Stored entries
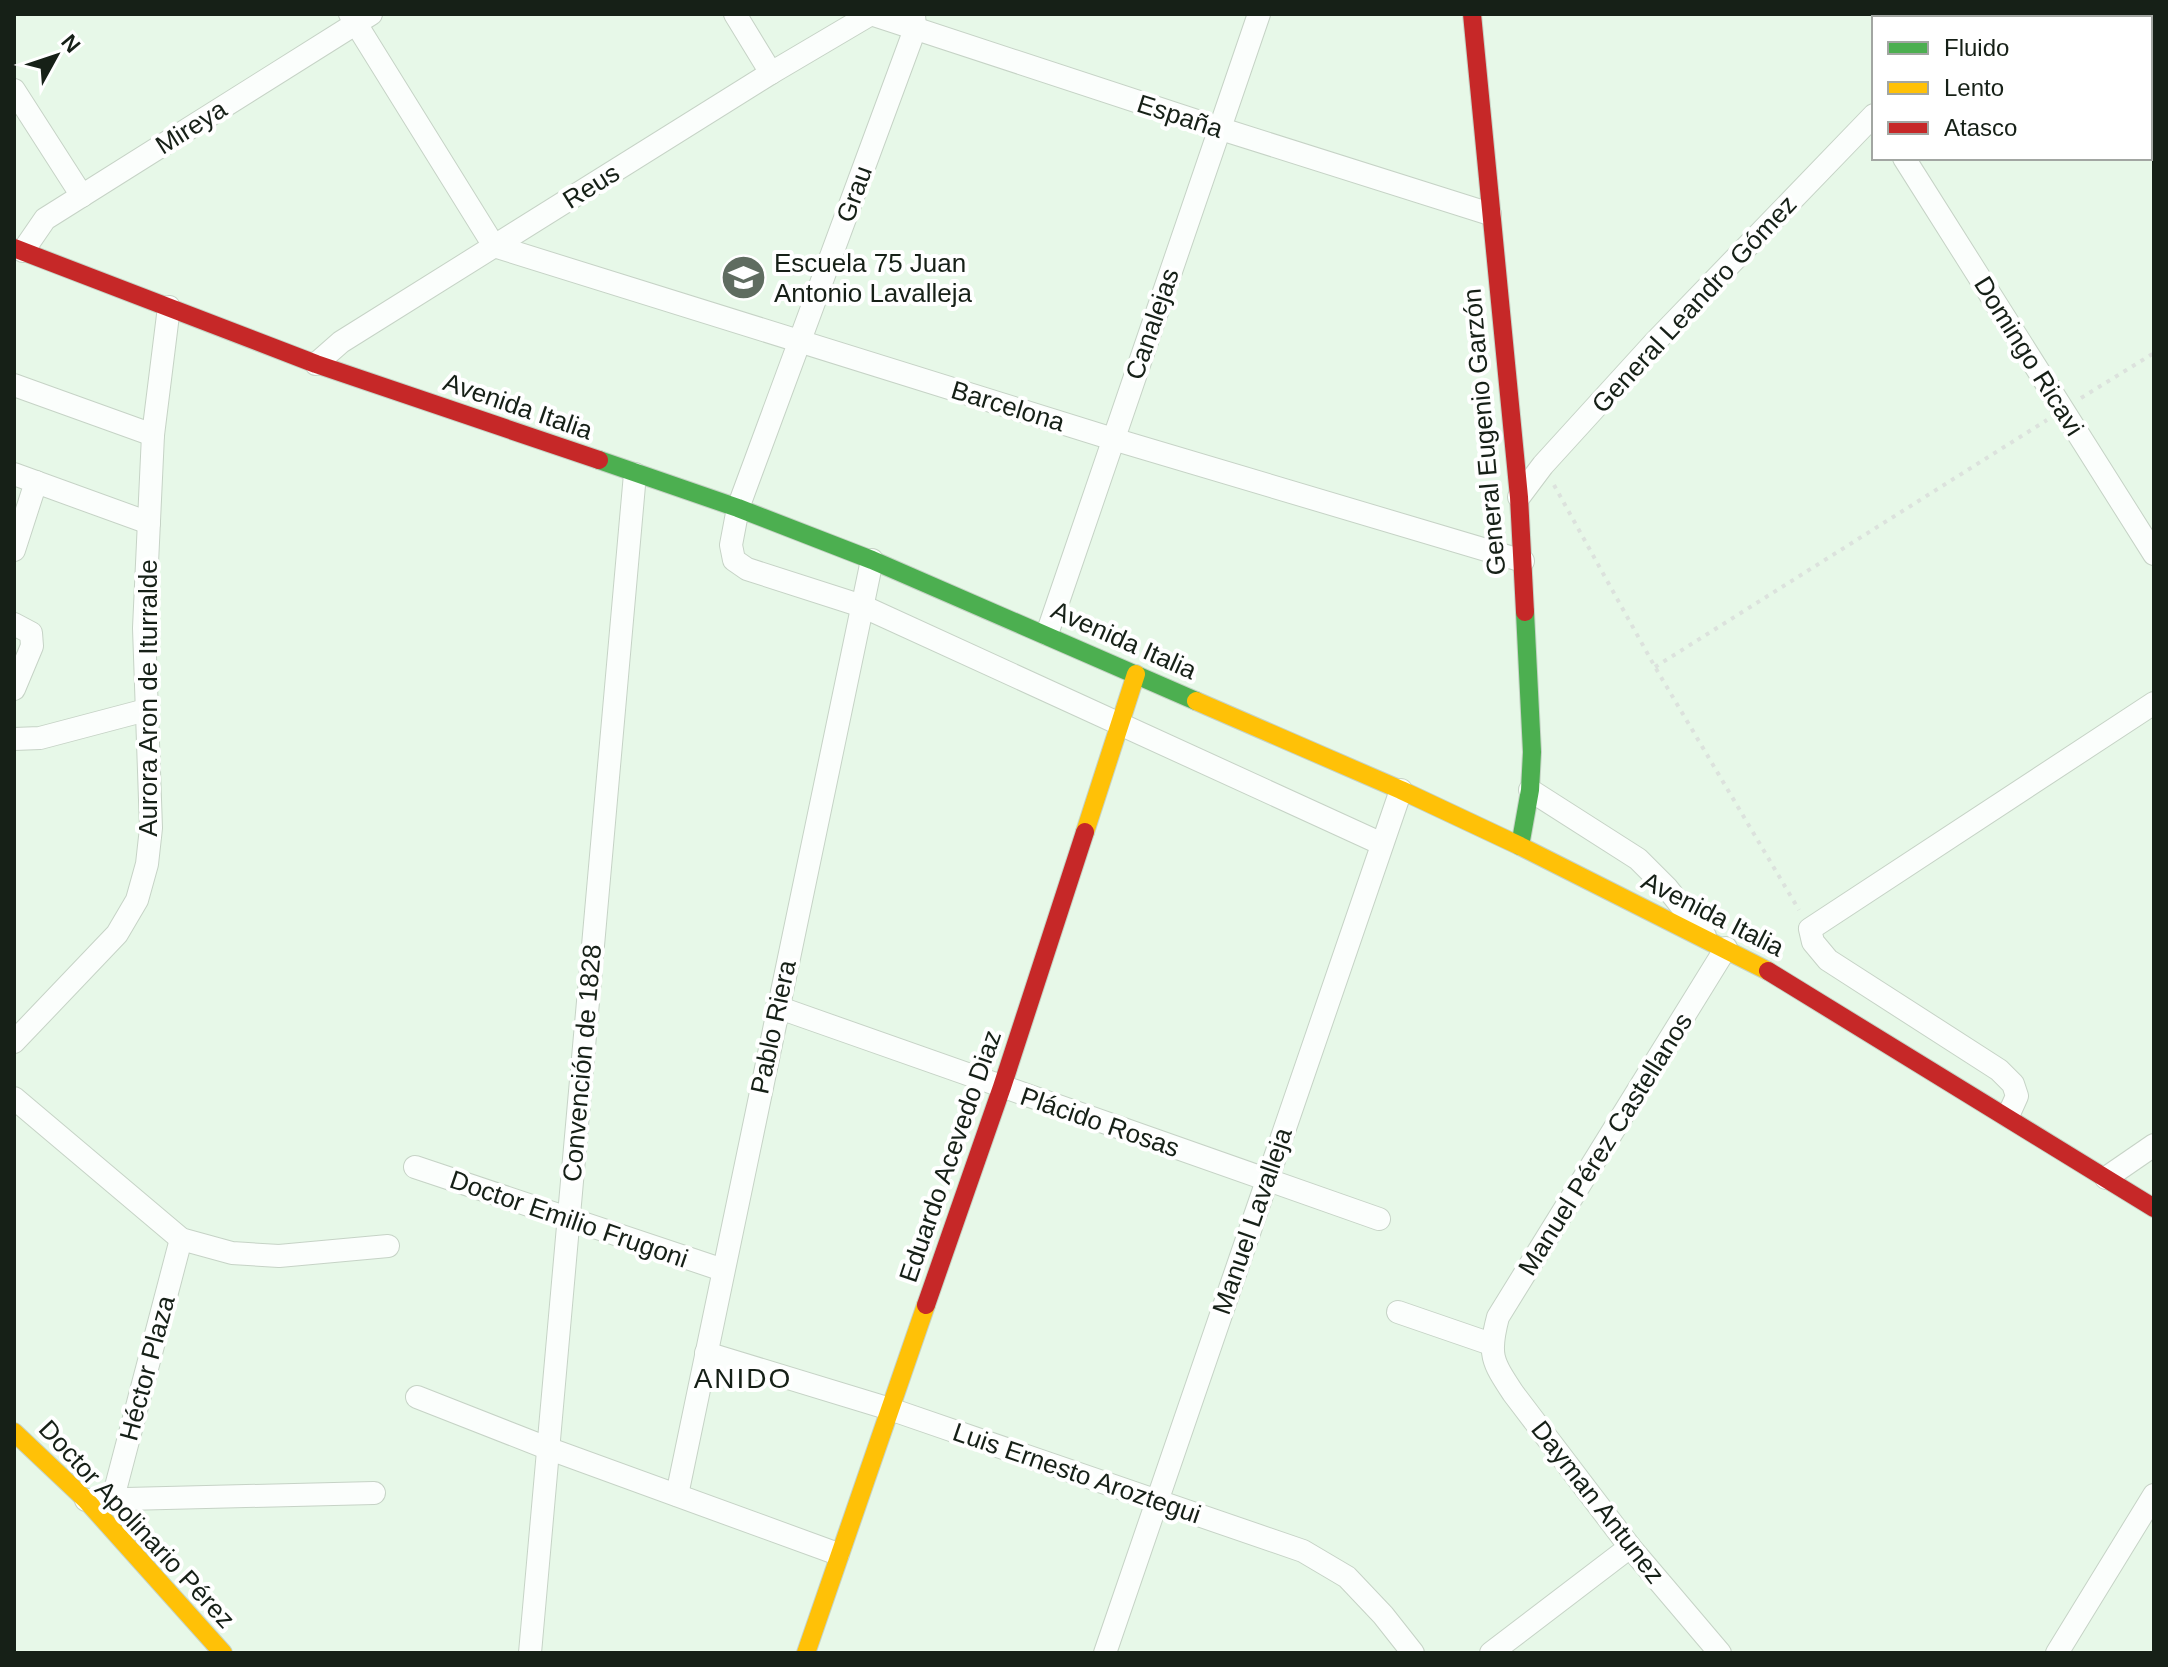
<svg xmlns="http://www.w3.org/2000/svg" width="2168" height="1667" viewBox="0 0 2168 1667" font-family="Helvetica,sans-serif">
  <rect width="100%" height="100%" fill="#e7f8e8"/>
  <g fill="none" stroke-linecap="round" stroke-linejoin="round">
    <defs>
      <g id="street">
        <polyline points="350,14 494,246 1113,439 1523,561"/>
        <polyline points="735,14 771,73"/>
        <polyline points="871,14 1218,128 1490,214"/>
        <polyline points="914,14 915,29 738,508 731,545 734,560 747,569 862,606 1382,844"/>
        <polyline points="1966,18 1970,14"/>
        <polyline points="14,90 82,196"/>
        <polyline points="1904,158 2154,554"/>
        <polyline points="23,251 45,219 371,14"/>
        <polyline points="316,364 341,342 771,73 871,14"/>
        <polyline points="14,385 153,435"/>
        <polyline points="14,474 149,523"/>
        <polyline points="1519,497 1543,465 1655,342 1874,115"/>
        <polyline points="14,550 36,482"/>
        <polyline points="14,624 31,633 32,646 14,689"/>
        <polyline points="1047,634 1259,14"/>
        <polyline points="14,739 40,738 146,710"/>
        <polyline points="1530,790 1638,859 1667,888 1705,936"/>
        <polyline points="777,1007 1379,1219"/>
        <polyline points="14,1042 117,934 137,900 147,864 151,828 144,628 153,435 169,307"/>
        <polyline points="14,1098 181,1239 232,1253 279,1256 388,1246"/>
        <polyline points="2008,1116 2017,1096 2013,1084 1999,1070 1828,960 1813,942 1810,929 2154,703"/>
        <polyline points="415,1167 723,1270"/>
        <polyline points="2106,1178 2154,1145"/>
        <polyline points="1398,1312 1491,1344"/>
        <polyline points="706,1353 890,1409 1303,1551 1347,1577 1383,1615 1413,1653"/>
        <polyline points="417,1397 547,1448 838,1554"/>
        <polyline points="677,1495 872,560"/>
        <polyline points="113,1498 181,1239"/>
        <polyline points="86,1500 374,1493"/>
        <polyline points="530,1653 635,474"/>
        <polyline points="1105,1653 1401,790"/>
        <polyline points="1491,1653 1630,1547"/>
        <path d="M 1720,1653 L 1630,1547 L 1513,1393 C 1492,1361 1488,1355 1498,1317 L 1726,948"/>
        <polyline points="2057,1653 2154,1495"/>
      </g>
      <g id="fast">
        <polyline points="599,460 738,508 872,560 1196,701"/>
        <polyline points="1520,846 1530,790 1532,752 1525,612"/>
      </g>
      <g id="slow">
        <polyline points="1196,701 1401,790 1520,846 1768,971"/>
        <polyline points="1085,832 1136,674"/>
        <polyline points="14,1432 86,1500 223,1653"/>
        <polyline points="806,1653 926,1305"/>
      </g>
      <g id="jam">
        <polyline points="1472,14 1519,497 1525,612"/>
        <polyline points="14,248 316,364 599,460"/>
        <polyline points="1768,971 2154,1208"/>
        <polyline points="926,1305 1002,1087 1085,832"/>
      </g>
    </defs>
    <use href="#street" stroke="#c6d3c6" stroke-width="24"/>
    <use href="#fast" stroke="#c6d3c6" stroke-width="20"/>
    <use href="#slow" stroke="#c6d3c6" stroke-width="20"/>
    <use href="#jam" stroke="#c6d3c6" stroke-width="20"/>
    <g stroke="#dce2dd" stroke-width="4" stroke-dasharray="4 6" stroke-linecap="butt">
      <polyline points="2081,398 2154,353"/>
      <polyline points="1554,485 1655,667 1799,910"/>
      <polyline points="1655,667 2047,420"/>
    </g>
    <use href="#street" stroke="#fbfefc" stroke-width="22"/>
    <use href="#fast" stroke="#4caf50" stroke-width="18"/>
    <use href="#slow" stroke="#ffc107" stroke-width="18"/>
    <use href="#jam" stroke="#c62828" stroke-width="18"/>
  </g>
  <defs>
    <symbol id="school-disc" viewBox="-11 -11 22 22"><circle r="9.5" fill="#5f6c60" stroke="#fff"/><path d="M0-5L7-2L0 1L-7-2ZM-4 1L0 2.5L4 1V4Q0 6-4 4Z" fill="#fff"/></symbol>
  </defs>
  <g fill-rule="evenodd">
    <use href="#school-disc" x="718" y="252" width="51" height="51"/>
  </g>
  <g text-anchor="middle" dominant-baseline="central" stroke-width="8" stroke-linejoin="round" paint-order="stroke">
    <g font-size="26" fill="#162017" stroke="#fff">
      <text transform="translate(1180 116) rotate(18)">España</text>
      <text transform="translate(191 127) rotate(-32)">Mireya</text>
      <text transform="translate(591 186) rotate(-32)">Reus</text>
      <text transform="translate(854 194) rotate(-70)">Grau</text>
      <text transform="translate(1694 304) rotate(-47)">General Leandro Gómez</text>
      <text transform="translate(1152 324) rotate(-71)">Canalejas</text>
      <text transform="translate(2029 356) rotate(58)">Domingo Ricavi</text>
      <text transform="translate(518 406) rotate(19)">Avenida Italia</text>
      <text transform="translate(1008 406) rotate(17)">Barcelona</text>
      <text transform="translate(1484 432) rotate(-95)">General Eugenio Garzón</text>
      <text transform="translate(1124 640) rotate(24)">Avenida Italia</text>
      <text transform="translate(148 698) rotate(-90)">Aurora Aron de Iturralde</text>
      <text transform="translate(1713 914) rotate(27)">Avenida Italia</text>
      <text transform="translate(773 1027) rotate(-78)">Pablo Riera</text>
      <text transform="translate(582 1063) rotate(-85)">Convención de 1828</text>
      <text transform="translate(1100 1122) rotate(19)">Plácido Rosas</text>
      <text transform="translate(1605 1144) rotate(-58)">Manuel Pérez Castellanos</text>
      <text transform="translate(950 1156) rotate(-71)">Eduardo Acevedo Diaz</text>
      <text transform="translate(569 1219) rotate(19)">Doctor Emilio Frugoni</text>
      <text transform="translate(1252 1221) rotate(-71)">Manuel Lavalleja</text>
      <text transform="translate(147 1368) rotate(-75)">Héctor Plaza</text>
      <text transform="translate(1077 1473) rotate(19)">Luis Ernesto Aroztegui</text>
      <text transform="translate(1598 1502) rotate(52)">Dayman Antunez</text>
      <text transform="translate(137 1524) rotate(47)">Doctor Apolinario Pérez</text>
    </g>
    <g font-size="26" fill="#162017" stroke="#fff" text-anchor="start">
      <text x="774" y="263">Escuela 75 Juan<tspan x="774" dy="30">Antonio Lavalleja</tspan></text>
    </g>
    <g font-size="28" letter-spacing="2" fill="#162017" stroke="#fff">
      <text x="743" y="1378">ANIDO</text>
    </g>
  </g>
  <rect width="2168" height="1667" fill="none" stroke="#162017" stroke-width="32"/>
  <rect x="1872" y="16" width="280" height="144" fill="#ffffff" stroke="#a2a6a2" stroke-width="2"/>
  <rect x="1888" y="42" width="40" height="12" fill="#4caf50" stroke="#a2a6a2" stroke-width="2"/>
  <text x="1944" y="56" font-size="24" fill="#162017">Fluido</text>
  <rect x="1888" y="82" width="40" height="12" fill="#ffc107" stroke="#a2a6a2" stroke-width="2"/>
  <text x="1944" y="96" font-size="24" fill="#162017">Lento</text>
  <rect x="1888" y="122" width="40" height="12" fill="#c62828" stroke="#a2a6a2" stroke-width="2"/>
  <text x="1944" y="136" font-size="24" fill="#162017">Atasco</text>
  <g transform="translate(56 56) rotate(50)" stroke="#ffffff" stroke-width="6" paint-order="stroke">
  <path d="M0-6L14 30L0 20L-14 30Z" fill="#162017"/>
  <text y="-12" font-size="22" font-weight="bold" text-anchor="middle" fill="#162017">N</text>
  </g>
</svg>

**Task:** Leaving out every picture, repeat the records above exactly as they stand.

**Response to the task:**
<svg xmlns="http://www.w3.org/2000/svg" width="2168" height="1667" viewBox="0 0 2168 1667" font-family="Helvetica,sans-serif">
  <rect width="100%" height="100%" fill="#e7f8e8"/>
  <g fill="none" stroke-linecap="round" stroke-linejoin="round">
    <defs>
      <g id="street">
        <polyline points="350,14 494,246 1113,439 1523,561"/>
        <polyline points="735,14 771,73"/>
        <polyline points="871,14 1218,128 1490,214"/>
        <polyline points="914,14 915,29 738,508 731,545 734,560 747,569 862,606 1382,844"/>
        <polyline points="1966,18 1970,14"/>
        <polyline points="14,90 82,196"/>
        <polyline points="1904,158 2154,554"/>
        <polyline points="23,251 45,219 371,14"/>
        <polyline points="316,364 341,342 771,73 871,14"/>
        <polyline points="14,385 153,435"/>
        <polyline points="14,474 149,523"/>
        <polyline points="1519,497 1543,465 1655,342 1874,115"/>
        <polyline points="14,550 36,482"/>
        <polyline points="14,624 31,633 32,646 14,689"/>
        <polyline points="1047,634 1259,14"/>
        <polyline points="14,739 40,738 146,710"/>
        <polyline points="1530,790 1638,859 1667,888 1705,936"/>
        <polyline points="777,1007 1379,1219"/>
        <polyline points="14,1042 117,934 137,900 147,864 151,828 144,628 153,435 169,307"/>
        <polyline points="14,1098 181,1239 232,1253 279,1256 388,1246"/>
        <polyline points="2008,1116 2017,1096 2013,1084 1999,1070 1828,960 1813,942 1810,929 2154,703"/>
        <polyline points="415,1167 723,1270"/>
        <polyline points="2106,1178 2154,1145"/>
        <polyline points="1398,1312 1491,1344"/>
        <polyline points="706,1353 890,1409 1303,1551 1347,1577 1383,1615 1413,1653"/>
        <polyline points="417,1397 547,1448 838,1554"/>
        <polyline points="677,1495 872,560"/>
        <polyline points="113,1498 181,1239"/>
        <polyline points="86,1500 374,1493"/>
        <polyline points="530,1653 635,474"/>
        <polyline points="1105,1653 1401,790"/>
        <polyline points="1491,1653 1630,1547"/>
        <path d="M 1720,1653 L 1630,1547 L 1513,1393 C 1492,1361 1488,1355 1498,1317 L 1726,948"/>
        <polyline points="2057,1653 2154,1495"/>
      </g>
      <g id="fast">
        <polyline points="599,460 738,508 872,560 1196,701"/>
        <polyline points="1520,846 1530,790 1532,752 1525,612"/>
      </g>
      <g id="slow">
        <polyline points="1196,701 1401,790 1520,846 1768,971"/>
        <polyline points="1085,832 1136,674"/>
        <polyline points="14,1432 86,1500 223,1653"/>
        <polyline points="806,1653 926,1305"/>
      </g>
      <g id="jam">
        <polyline points="1472,14 1519,497 1525,612"/>
        <polyline points="14,248 316,364 599,460"/>
        <polyline points="1768,971 2154,1208"/>
        <polyline points="926,1305 1002,1087 1085,832"/>
      </g>
    </defs>
    <use href="#street" stroke="#c6d3c6" stroke-width="24"/>
    <use href="#fast" stroke="#c6d3c6" stroke-width="20"/>
    <use href="#slow" stroke="#c6d3c6" stroke-width="20"/>
    <use href="#jam" stroke="#c6d3c6" stroke-width="20"/>
    <g stroke="#dce2dd" stroke-width="4" stroke-dasharray="4 6" stroke-linecap="butt">
      <polyline points="2081,398 2154,353"/>
      <polyline points="1554,485 1655,667 1799,910"/>
      <polyline points="1655,667 2047,420"/>
    </g>
    <use href="#street" stroke="#fbfefc" stroke-width="22"/>
    <use href="#fast" stroke="#4caf50" stroke-width="18"/>
    <use href="#slow" stroke="#ffc107" stroke-width="18"/>
    <use href="#jam" stroke="#c62828" stroke-width="18"/>
  </g>
  <defs>
    <symbol id="school-disc" viewBox="-11 -11 22 22"><circle r="9.5" fill="#5f6c60" stroke="#fff"/><path d="M0-5L7-2L0 1L-7-2ZM-4 1L0 2.5L4 1V4Q0 6-4 4Z" fill="#fff"/></symbol>
  </defs>
  <g fill-rule="evenodd">
    <use href="#school-disc" x="718" y="252" width="51" height="51"/>
  </g>
  <g text-anchor="middle" dominant-baseline="central" stroke-width="8" stroke-linejoin="round" paint-order="stroke">
    <g font-size="26" fill="#162017" stroke="#fff">
      <text transform="translate(1180 116) rotate(18)">España</text>
      <text transform="translate(191 127) rotate(-32)">Mireya</text>
      <text transform="translate(591 186) rotate(-32)">Reus</text>
      <text transform="translate(854 194) rotate(-70)">Grau</text>
      <text transform="translate(1694 304) rotate(-47)">General Leandro Gómez</text>
      <text transform="translate(1152 324) rotate(-71)">Canalejas</text>
      <text transform="translate(2029 356) rotate(58)">Domingo Ricavi</text>
      <text transform="translate(518 406) rotate(19)">Avenida Italia</text>
      <text transform="translate(1008 406) rotate(17)">Barcelona</text>
      <text transform="translate(1484 432) rotate(-95)">General Eugenio Garzón</text>
      <text transform="translate(1124 640) rotate(24)">Avenida Italia</text>
      <text transform="translate(148 698) rotate(-90)">Aurora Aron de Iturralde</text>
      <text transform="translate(1713 914) rotate(27)">Avenida Italia</text>
      <text transform="translate(773 1027) rotate(-78)">Pablo Riera</text>
      <text transform="translate(582 1063) rotate(-85)">Convención de 1828</text>
      <text transform="translate(1100 1122) rotate(19)">Plácido Rosas</text>
      <text transform="translate(1605 1144) rotate(-58)">Manuel Pérez Castellanos</text>
      <text transform="translate(950 1156) rotate(-71)">Eduardo Acevedo Diaz</text>
      <text transform="translate(569 1219) rotate(19)">Doctor Emilio Frugoni</text>
      <text transform="translate(1252 1221) rotate(-71)">Manuel Lavalleja</text>
      <text transform="translate(147 1368) rotate(-75)">Héctor Plaza</text>
      <text transform="translate(1077 1473) rotate(19)">Luis Ernesto Aroztegui</text>
      <text transform="translate(1598 1502) rotate(52)">Dayman Antunez</text>
      <text transform="translate(137 1524) rotate(47)">Doctor Apolinario Pérez</text>
    </g>
    <g font-size="26" fill="#162017" stroke="#fff" text-anchor="start">
      <text x="774" y="263">Escuela 75 Juan<tspan x="774" dy="30">Antonio Lavalleja</tspan></text>
    </g>
    <g font-size="28" letter-spacing="2" fill="#162017" stroke="#fff">
      <text x="743" y="1378">ANIDO</text>
    </g>
  </g>
  <rect width="2168" height="1667" fill="none" stroke="#162017" stroke-width="32"/>
  <rect x="1872" y="16" width="280" height="144" fill="#ffffff" stroke="#a2a6a2" stroke-width="2"/>
  <rect x="1888" y="42" width="40" height="12" fill="#4caf50" stroke="#a2a6a2" stroke-width="2"/>
  <text x="1944" y="56" font-size="24" fill="#162017">Fluido</text>
  <rect x="1888" y="82" width="40" height="12" fill="#ffc107" stroke="#a2a6a2" stroke-width="2"/>
  <text x="1944" y="96" font-size="24" fill="#162017">Lento</text>
  <rect x="1888" y="122" width="40" height="12" fill="#c62828" stroke="#a2a6a2" stroke-width="2"/>
  <text x="1944" y="136" font-size="24" fill="#162017">Atasco</text>
  <g transform="translate(56 56) rotate(50)" stroke="#ffffff" stroke-width="6" paint-order="stroke">
  <path d="M0-6L14 30L0 20L-14 30Z" fill="#162017"/>
  <text y="-12" font-size="22" font-weight="bold" text-anchor="middle" fill="#162017">N</text>
  </g>
</svg>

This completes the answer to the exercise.